I was first exposed to computer programming in 2015. But please, try not to attach my programming experience to that time. It was through a movie, an Indian movie, I can’t seem to ever remember its title. One of the characters - the bad guy actually - caught my attention. He was a lot of things: a traitor, genius, good looker, and hacker…a hacker. The amount of power he had was ridiculous. With just his laptop, he was able to turn the tide of the entire operation in his favour. There was one problem though, I didn’t have a laptop. Sometimes I used my dad’s laptop but not frequently. My saving grace was “Xeus hack”, a mobile application I installed on my phone. It came with lots of articles - bash programming, zip bombs, etc. My “Hacker career” went along fine till I got to a certain chapter. A line read, “what differentiates a “script kiddie” from an actual hacker was programming experience”. I had no programming experience. Lucky for me, at the end of the article, there was a list of programming languages, and at the bottom of the list were Python and Ruby. I randomly chose Python. I still didn’t have a laptop at that time, so I used a mobile application, “Q python”, to write my python scripts.
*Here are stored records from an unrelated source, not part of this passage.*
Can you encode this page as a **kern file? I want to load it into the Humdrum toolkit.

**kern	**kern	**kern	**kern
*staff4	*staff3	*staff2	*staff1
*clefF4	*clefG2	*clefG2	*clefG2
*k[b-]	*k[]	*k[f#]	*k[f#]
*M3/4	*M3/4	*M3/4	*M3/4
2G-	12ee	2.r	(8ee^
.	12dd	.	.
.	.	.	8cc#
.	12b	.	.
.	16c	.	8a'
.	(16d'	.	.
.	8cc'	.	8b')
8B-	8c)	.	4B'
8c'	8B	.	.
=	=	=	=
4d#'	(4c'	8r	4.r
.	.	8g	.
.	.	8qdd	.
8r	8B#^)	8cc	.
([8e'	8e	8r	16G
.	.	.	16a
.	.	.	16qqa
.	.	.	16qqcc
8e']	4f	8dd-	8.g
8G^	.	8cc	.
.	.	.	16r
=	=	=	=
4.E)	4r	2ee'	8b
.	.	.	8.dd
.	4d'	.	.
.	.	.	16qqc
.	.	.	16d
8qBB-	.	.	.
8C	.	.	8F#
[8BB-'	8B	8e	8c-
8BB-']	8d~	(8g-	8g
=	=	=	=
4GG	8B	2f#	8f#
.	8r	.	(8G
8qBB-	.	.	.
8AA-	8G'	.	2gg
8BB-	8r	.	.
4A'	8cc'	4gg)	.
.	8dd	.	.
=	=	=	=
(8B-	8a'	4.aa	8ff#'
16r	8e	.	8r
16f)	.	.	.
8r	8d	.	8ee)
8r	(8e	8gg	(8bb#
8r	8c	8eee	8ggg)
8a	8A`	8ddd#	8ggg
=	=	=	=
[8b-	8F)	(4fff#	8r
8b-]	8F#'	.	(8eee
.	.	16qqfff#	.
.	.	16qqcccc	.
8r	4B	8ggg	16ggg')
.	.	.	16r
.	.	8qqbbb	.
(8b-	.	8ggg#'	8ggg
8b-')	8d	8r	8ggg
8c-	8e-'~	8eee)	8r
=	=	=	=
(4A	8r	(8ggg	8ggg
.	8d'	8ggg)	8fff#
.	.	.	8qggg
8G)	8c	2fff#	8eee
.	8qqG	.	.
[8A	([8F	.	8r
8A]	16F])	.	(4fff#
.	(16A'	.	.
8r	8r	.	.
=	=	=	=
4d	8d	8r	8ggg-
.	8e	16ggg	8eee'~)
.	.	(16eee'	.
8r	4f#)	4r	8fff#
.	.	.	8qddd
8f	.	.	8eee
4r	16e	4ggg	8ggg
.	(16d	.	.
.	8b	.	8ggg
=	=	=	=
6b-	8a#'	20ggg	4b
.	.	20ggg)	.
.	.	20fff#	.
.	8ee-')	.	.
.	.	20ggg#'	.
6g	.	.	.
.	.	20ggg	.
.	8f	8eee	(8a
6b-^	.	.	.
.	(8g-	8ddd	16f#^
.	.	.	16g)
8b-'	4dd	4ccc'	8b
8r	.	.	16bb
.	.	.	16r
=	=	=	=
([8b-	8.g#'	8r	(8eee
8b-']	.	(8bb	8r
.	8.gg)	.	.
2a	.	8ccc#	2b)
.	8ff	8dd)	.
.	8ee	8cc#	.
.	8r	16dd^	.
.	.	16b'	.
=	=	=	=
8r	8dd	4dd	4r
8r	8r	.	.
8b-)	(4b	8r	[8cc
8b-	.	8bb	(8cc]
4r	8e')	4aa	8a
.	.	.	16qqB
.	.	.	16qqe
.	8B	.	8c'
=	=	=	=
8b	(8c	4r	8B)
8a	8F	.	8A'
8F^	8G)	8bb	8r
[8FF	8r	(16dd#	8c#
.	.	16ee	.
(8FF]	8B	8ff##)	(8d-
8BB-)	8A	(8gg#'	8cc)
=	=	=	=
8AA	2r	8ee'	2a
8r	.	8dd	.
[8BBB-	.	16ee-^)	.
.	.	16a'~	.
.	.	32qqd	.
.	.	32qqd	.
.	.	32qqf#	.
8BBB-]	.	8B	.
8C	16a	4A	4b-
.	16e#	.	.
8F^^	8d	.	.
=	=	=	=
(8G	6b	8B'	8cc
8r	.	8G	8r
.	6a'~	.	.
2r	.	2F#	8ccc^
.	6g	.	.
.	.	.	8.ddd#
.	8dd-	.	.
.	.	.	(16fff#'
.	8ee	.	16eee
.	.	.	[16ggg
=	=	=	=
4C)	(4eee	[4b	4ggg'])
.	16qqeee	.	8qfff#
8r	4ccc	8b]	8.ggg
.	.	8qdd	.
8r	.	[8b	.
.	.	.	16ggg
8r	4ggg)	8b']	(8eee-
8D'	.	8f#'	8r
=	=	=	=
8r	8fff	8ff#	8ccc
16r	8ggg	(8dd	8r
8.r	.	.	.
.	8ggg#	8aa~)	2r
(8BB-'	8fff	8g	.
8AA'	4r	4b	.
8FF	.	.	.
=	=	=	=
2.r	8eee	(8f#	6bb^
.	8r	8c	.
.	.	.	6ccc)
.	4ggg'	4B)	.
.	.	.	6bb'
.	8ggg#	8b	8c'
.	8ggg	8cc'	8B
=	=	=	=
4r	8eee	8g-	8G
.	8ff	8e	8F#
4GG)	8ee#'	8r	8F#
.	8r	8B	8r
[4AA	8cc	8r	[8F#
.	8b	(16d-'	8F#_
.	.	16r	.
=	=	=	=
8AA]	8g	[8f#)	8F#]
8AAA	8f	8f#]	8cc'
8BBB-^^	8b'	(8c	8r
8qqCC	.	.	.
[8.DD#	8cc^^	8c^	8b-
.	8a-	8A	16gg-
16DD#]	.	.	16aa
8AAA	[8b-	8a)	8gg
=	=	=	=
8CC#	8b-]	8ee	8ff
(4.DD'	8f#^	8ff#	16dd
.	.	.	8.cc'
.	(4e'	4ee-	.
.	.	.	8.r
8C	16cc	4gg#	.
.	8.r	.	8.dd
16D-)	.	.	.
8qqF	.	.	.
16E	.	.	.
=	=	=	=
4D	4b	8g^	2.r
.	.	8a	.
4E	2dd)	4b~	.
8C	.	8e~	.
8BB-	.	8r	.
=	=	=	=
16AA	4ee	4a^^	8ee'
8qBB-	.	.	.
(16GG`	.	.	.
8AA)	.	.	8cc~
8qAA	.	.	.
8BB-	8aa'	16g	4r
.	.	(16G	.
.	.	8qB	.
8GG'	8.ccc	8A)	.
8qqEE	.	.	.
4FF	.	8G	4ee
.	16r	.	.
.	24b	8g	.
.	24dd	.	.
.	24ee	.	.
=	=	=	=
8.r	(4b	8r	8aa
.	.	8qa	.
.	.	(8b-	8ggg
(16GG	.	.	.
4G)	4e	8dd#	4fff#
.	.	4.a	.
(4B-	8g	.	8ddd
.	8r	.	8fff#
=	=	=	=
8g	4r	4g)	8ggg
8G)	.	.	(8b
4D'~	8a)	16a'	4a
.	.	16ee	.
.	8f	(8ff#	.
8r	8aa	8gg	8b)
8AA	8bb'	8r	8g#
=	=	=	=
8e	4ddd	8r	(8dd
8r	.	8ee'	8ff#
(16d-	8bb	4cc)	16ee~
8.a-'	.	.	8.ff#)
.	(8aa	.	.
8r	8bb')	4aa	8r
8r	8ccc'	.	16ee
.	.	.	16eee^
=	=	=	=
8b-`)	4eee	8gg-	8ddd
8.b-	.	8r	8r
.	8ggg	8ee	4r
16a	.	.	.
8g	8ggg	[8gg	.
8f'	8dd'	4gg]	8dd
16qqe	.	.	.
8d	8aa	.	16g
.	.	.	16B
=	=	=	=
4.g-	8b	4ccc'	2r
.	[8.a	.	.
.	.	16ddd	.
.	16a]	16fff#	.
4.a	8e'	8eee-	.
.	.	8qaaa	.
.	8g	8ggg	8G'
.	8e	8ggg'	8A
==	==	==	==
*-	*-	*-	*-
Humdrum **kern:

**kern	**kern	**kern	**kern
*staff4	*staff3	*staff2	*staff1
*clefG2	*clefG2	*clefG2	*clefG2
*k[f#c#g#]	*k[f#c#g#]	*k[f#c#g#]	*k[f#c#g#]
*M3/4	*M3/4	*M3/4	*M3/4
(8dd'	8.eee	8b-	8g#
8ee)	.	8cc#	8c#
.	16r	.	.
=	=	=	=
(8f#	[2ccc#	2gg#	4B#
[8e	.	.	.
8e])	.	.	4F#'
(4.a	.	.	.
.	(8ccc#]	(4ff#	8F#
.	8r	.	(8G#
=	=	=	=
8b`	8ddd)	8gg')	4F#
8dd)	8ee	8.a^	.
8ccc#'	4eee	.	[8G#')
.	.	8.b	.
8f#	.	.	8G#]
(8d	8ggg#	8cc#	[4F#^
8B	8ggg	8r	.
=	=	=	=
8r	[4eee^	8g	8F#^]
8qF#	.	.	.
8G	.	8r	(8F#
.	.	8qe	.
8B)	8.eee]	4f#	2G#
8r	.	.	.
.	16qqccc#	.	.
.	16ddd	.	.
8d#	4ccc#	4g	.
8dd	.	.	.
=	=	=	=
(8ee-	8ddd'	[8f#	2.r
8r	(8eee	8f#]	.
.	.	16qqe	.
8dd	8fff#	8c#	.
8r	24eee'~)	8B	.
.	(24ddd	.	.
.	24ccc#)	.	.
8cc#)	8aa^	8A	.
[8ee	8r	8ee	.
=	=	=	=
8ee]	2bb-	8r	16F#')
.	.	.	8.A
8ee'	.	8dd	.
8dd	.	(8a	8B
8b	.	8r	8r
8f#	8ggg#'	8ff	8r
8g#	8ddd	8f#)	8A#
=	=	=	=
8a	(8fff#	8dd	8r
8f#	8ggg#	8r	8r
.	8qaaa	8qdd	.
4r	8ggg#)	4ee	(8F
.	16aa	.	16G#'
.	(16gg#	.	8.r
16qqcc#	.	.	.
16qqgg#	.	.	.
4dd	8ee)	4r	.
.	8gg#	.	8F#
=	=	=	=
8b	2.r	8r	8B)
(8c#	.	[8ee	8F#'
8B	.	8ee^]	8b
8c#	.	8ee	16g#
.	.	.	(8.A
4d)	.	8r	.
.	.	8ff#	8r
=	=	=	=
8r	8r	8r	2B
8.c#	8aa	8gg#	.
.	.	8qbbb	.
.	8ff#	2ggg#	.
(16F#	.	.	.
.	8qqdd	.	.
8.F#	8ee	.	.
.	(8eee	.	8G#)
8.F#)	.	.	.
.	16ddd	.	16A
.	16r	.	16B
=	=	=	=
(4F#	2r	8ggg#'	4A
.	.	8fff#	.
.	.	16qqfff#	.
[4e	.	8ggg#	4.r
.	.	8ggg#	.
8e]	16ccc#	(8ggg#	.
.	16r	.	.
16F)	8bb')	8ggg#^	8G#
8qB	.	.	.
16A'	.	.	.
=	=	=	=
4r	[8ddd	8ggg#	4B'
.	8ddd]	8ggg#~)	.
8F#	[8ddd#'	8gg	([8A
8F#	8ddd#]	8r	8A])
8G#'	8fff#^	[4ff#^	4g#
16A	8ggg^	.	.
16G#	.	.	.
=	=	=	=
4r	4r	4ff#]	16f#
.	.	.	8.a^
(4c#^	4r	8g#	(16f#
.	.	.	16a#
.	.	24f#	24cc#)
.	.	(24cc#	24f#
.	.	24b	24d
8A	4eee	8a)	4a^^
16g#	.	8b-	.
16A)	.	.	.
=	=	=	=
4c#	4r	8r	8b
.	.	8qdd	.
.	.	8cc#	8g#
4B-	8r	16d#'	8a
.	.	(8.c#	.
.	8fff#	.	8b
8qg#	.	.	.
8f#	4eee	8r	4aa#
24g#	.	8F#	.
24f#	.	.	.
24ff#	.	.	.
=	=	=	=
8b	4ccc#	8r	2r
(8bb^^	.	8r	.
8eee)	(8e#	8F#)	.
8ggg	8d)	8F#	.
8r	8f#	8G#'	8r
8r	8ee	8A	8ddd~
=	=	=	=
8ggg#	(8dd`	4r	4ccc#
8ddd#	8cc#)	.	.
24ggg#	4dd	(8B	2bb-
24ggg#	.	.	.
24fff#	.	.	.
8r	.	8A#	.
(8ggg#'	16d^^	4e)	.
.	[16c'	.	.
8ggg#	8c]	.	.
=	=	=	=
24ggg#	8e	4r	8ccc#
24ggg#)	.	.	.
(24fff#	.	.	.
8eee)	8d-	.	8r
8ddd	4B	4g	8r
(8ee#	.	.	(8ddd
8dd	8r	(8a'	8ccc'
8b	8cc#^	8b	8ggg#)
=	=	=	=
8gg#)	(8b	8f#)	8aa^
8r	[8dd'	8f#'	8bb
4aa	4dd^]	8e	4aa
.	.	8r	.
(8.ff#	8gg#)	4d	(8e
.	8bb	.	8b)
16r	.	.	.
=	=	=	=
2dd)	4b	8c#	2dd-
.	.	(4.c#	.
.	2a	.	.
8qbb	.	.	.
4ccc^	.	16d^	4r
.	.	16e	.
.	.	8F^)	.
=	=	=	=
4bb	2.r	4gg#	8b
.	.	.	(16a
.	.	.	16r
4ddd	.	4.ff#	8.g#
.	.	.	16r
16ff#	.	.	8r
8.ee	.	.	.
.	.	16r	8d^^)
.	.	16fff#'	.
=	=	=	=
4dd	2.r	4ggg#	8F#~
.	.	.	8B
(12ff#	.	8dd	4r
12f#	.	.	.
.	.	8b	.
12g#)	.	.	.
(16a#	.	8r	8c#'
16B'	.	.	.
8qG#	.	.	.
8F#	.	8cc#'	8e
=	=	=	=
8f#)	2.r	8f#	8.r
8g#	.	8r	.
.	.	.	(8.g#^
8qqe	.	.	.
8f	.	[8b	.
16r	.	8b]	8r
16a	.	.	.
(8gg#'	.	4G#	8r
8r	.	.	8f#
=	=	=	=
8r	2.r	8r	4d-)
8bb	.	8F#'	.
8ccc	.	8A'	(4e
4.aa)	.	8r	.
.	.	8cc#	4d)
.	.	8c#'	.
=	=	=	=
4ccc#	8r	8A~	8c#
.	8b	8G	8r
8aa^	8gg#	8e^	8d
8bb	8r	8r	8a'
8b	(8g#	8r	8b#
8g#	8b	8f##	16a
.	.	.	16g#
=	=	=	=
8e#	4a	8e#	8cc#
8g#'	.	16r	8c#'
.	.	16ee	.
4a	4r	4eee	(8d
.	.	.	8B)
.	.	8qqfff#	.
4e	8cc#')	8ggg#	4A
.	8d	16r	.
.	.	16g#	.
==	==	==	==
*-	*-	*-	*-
The moment I wrote and ran my first line of python was the last time I thought about hacking. A world of possibility opened up to me.
In all my evangelism, a major question that people seemed to ask was ‘can you make money with Rust?’ People didn’t find it prospective. ‘You haven’t made any money in Rust’ and I sort of agreed…well not entirely. I had written an article on rust, a paid article. I kept trying to get them to understand that if you write code solely for making money, you might not be able to like rust or a couple of other languages and tools. Its learning curve is steep but the fact remains that Rust gave so much power. Who wouldn’t want that? At the end of 2021, people started writing year-in-review. I noticed a trend - ‘...I plan to learn Rust next year.’ This year, 2022, Rust's popularity exploded. It caught on. Its job availability went up and the antagonising about it went down. In fact, if anyone ever spoke against it in groups I was in, I didn’t have to defend it. There were others who would do that. Backend, Frontend, everyone started learning it.
So far, I’ve been reading the book “Zero to Production”, and I’ve had lots of fun working on the projects in it. I’ve also collaborated with other Rust developers on projects like Lazer Pay’s Rust SDK. I worked with Enochwho I met on the Rust Nigeria group chat. In fact, if the Rust Nigeria community hadn’t been created, I probably would have created it myself. A personal favourite of mine is the Thanos Project - a program that randomly deletes exactly half the number of files in a folder and I still have a couple of features I intend to add soon. That project taught me how to work with Rust’s documentation and I developed the notion, one I still hold, that all documentation should be like Rust’s. Another thing about Rust that makes me an unrepentant champion is the Rust philosophy, the philosophy that went into its design. The philosophy of “no breaking changes”, the compiler design, Just genius. I am not saying somewhere along the line we could not find something wrong, but, right now, it’s the closest thing to perfection in my opinion.
My goal for Rust in the future is to write more Rust. To slip it into as many projects as possible that I can, to give talks on it, and more. Like a donkey baited with a carrot, the fun of battling my way through tons of red lines and compiler error messages appeals to me. Rust has opened me up to meeting new people and having new experiences, so you can be sure that I’d always defend it at any chance I get.
This Rust story is based on Ayodeji Adeoti’s experience learning and using Rust.